The problem is that we are spitting in the face of equality a little bit by having these separate, gendered spaces. Women’s bathrooms are nearly always pink and smell like cheap lavender. (And contrary to popular belief, are often quite disgusting.) My admittedly limited experience with men’s bathrooms has led me to believe that they are generally quite dire places in need of some light and flowers. By combining them into one space perhaps we can start getting rid of the ridiculous constructs. After all, why can’t condoms, tampons, headache pills and KY jelly be dispensed from the same machine? (Maybe even beer and juice?)
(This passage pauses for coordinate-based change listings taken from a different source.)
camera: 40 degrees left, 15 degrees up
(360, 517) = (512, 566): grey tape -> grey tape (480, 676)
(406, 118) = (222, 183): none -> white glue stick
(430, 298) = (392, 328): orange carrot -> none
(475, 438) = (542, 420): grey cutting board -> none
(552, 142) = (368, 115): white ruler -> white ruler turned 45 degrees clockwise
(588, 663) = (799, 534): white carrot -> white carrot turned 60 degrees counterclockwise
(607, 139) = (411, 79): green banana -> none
I dream of a world where we are not scared of each other’s genitals, where women and men can share an intimate space and not be ashamed of a little fart here and there. Trendy restaurants in Joburg are starting to scrap separate bathrooms and I have yet to encounter problems with sharing them. Are we implying that every man ever is a sexual deviant who will sit outside your cubicle and wank while you pee, so they can’t share bathrooms with women? Or are women weak, fragile flowers that will faint at the sight of a strange penis? Come on. It’s just a penis. Just a vagina. We seek them so actively in pornography, but accidentally glimpsing one in a shared public bathroom is somehow a million times worse. I also don’t think men run about with willies displayed after the age of eight (at least, not sober) so I imagine it would be quite discreetly handled. And even then flashes of either set of genitals would be quite rare. I just felt that topic needed to be handled (sexily, even).
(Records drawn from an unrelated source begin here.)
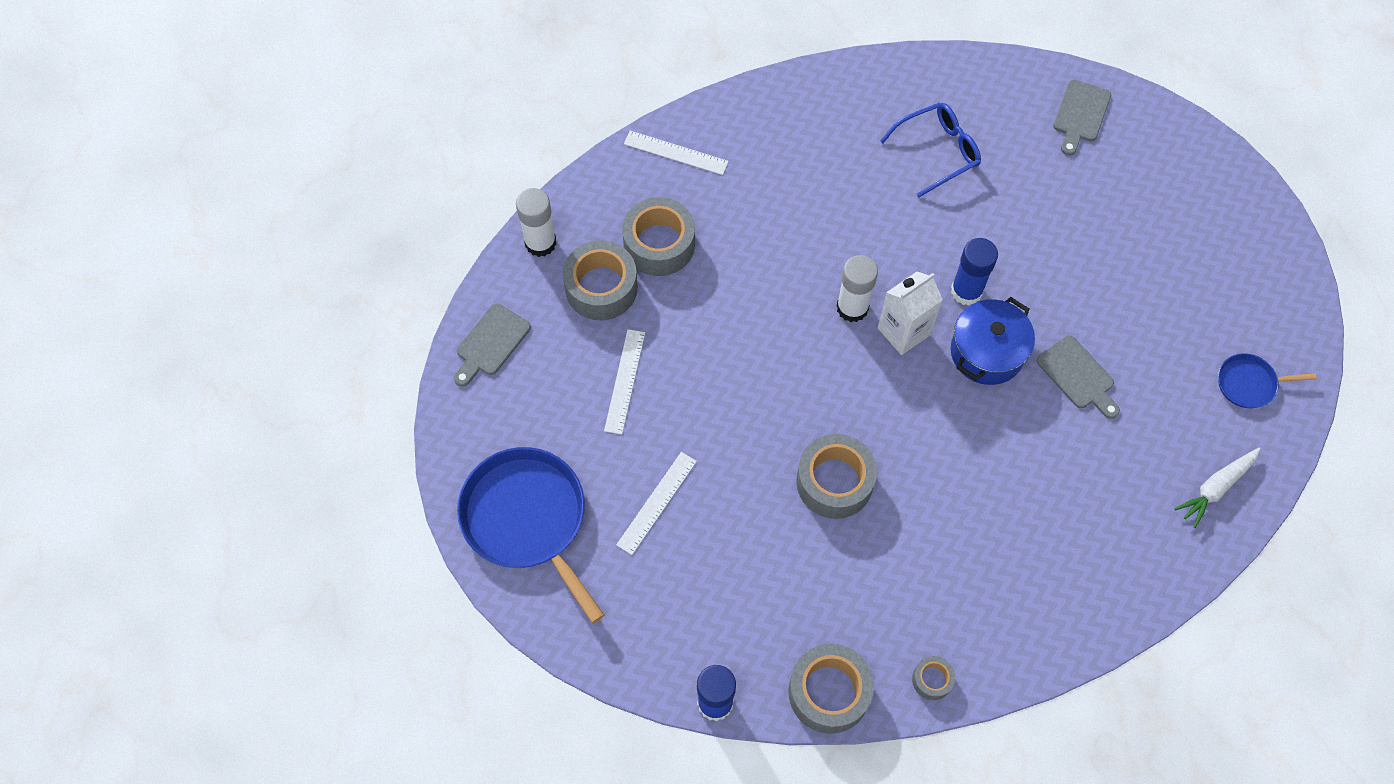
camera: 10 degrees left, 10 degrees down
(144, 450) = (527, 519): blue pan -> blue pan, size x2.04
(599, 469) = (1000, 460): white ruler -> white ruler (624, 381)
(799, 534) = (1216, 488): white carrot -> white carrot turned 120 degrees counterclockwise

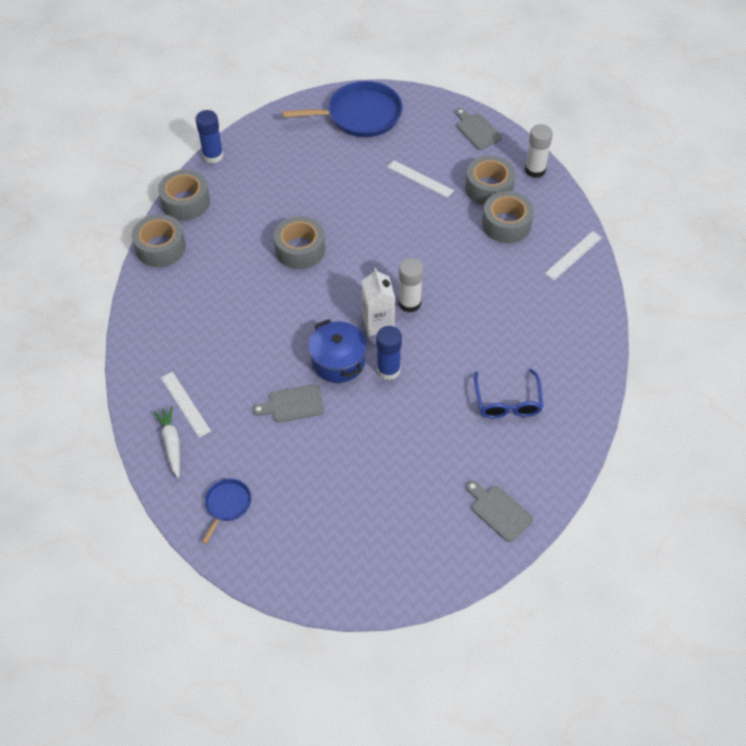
camera: 115 degrees right, 10 degrees down
(656, 502) = (337, 168): white ruler -> white ruler (185, 404)
(932, 680) = (160, 247): grey tape -> grey tape, size x2.02

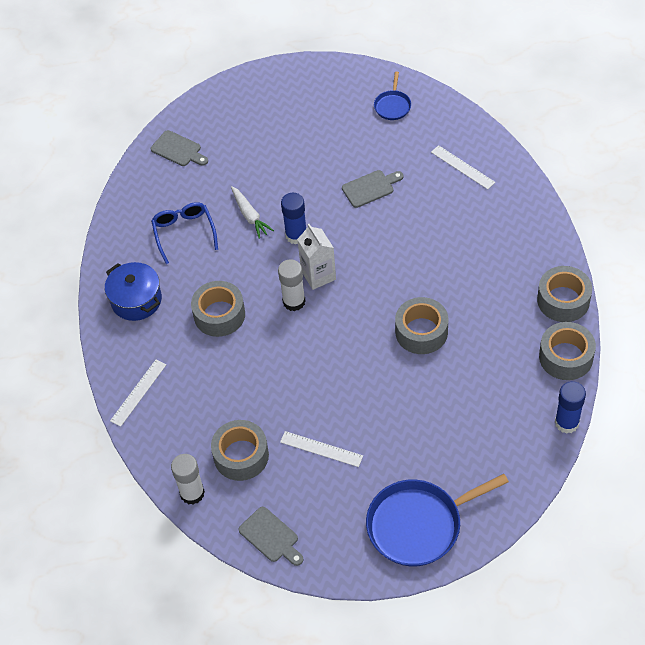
camera: 170 degrees right, 0 degrees up
(171, 443) = (458, 136): white carrot -> white carrot (250, 216)
(338, 361) = (344, 232): blue pot -> blue pot (136, 300)
(506, 224) = (214, 413): grey tape -> grey tape (219, 315)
Men and women might be biologically different, but as long as that remains the basis of reasons to further divide the genders into separate rooms, separate hospital wards, we will continue to generate further reasons to be physically neurotic and mysterious. Both genders pee. Isn’t this enough common ground to quit this splitting of bathrooms? Especially amongst adults?

Besides, who knows what conversations we might strike up when we begin to share this intimate and yet utterly banal space? I know some people feel vulnerable in the bathroom as it is, but we’re vulnerable everywhere. I am particularly jittery in car parking lots myself. Friend Liza suggested that perhaps South Africa is not the kind of place where bathrooms should be shared, considering our unacceptable rape statistics. This is definitely a valid point. South Africa is quite often a scary place, but I don’t think rape is something that is going to be encouraged or discouraged by shared or separate bathrooms. It happens in them regardless of seperation, but I admit this might be more of a problem in clubs and pubs when alcohol starts becoming a problem and then ugly fingers get pointed because “she was drunk and there and asking for it,” as Liza suggested.

I am not advocating that we remove toilet stalls and have merry rows of open toilets where we can swap Pokemon cards or recipes or Playboy editions. Cubicles have their place, if only to safeguard us against those who do enjoy the occasional masturbation while at work. (This has happened to a female colleague of mine, who was using the bathroom and someone else was having, as she said, ‘happy fun times’.) I can understand that maybe kids should have separate bathrooms if only because children generally need supervision and can’t be supervised in the bathrooms all the time. But when we become adults, surely we can handle sharing a bathroom? We share cars, body fluids, coffee mugs, boardrooms, strip clubs and lip balms. Surely it is time we learned to share that one guaranteed space we all have to be in at least three times a day?